The rate of penetration and the number of customers connected to a circuit will affect the time at which reinforcement or other mitigation may be required and additional monitoring applied to each LV circuit may need to be considered to identify when the thermal capacity of the individual networks is being compromised.
Uncontrolled usage
In a completely uncontrolled scenario, the charging patterns for EVs might be expected to be similar in that customers will most likely connect their car to the charger when they return home at the end of the day. However charging would not necessarily take place every day as typical usage patterns would take several days before the battery was close to fully discharged. In this way some natural diversity is achieved between individual users and a diverse value can be used to assess the likely demand placed on the network.
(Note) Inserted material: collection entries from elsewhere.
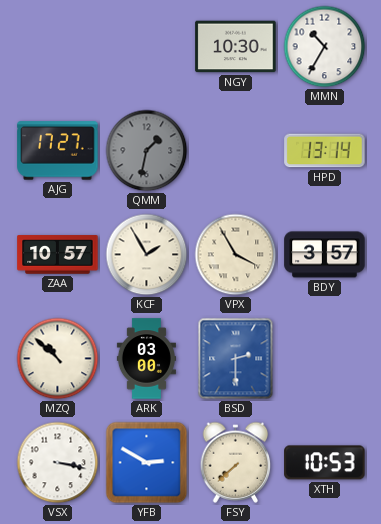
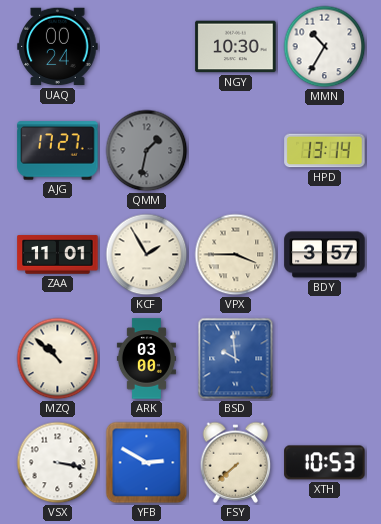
UAQ: none -> 00:24
ZAA: 10:57 -> 11:01
VPX: 3:55 -> 3:45
BSD: 2:30 -> 9:59
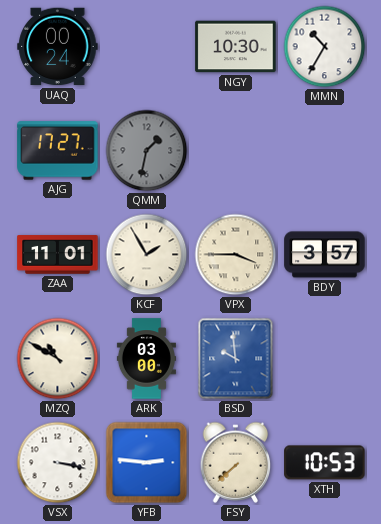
HPD: 13:14 -> none
MZQ: 10:52 -> 10:50
YFB: 2:50 -> 2:46
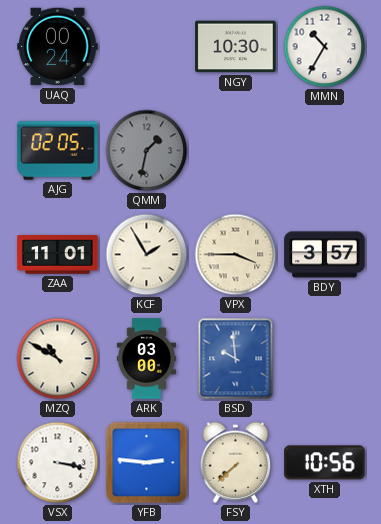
AJG: 17:27 -> 02:05
XTH: 10:53 -> 10:56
However, even allowing for diversity it must be expected that network demand will significantly increase, average miles per year of 10,000 and around 3.5 mile per kWh would suggest that for a single EV a household demand would increase by around 2800 kWh almost doubling, similarly heat pump demand with a coefficient of performance of 4 would add another 2500kWh for the typical property.
Effect of Tariffs
A number of suppliers are offering tariffs which incentivise use at particular times of the day when demand might otherwise be expected to be lower than the available supply. The effects of these tariffs must inevitably reduce the level of diversity that would otherwise be expected across the customers. Tariffs which encourage the use of load types which typically have a higher magnitude and a longer expected duration than other types of loads in the domestic environment will reduce the level of diversity that can be applied to them during such periods and would be expected to lead to higher levels of maximum demand. This needs further investigation to ensure our modelling of future loads is reaslistic. This may require the introduction of different diversity factors at different times of day.
Existing Policy
Based on the outcomes of previous projects NGED have already put in place a design policy for all new domestic networks that the customers supply loop impedance will not exceed 0.144Ω for entirely underground circuits and 0.245Ω for circuit including overhead conductors. These values which are lower than the typical maximum previously assumed across the industry will ameliorate the feeder voltage rise conditions anticipated when PV output is at its highest with little local load to utilise the exported energy as well as reducing the voltage drop effects under maximum load conditions which may be expected when the penetration of EV charging, and Heat Pumps increases. Having a limit on the impedance for the customer connection will also necessarily further limit the impact of harmonics on the network as it must result in either a reduction in circuit length and therefore the number of customers that can be served along the route or an increase in the size of the of the main circuit conductors.
Given the potential advantages offered and the expectation that thermal capacity will likely be the limiting factor in the future with increased deployment of LCTs the continued use of this policy appears to be reasonable.